* GIVEN DATA:
═══
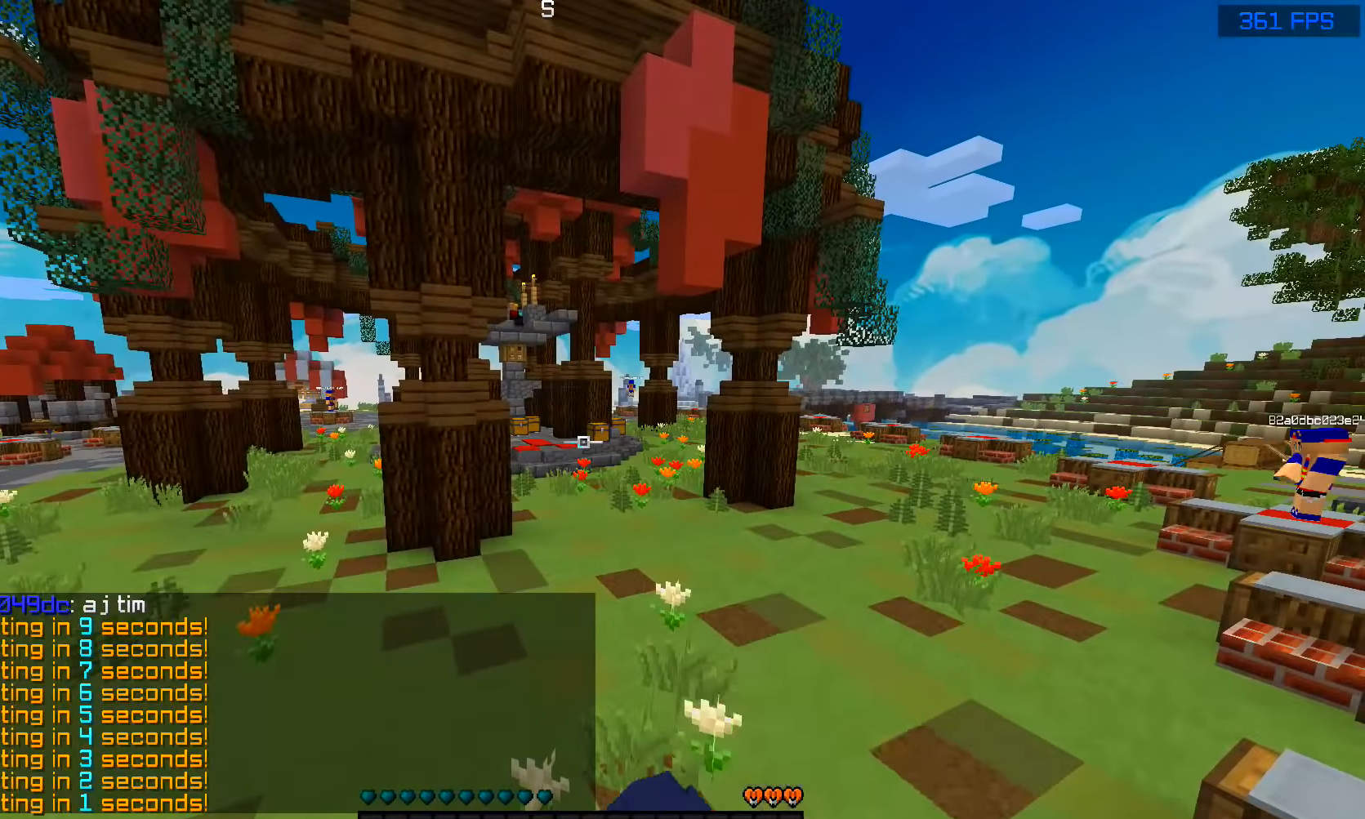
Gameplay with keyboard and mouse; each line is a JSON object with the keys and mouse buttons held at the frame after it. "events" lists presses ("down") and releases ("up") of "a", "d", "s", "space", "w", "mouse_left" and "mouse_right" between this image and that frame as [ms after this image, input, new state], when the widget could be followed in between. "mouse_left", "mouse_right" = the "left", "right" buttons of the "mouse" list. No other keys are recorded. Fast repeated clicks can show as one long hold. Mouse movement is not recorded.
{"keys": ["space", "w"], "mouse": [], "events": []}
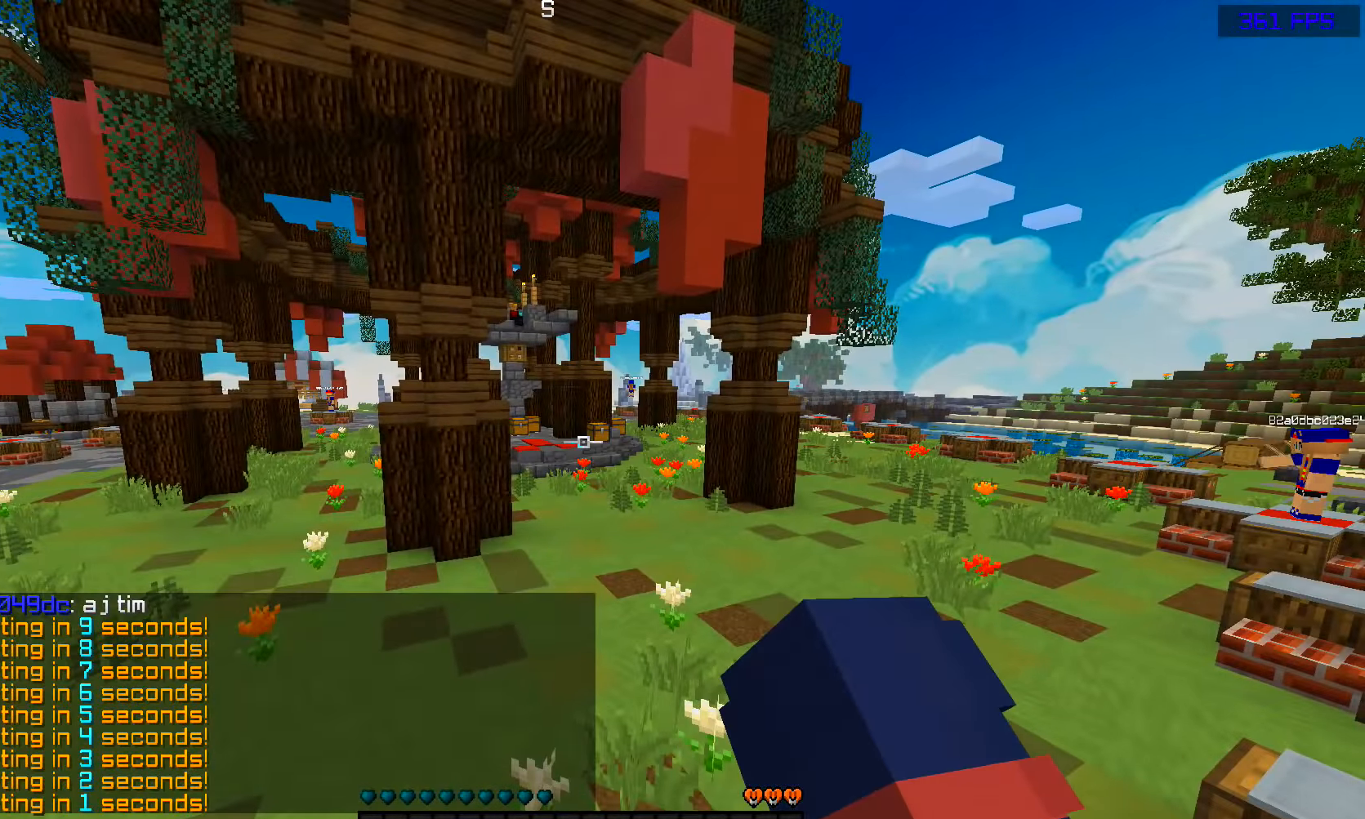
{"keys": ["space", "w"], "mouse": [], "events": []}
═══
* THE PROBLEM: The whole listing should be restated word for word, with no pictures.

* TASK OUTPUT:
Gameplay with keyboard and mouse; each line is a JSON object with the keys and mouse buttons held at the frame after it. "events" lists presses ("down") and releases ("up") of "a", "d", "s", "space", "w", "mouse_left" and "mouse_right" between this image and that frame as [ms after this image, input, new state], when the widget could be followed in between. "mouse_left", "mouse_right" = the "left", "right" buttons of the "mouse" list. No other keys are recorded. Fast repeated clicks can show as one long hold. Mouse movement is not recorded.
{"keys": ["space", "w"], "mouse": [], "events": []}
{"keys": ["space", "w"], "mouse": [], "events": []}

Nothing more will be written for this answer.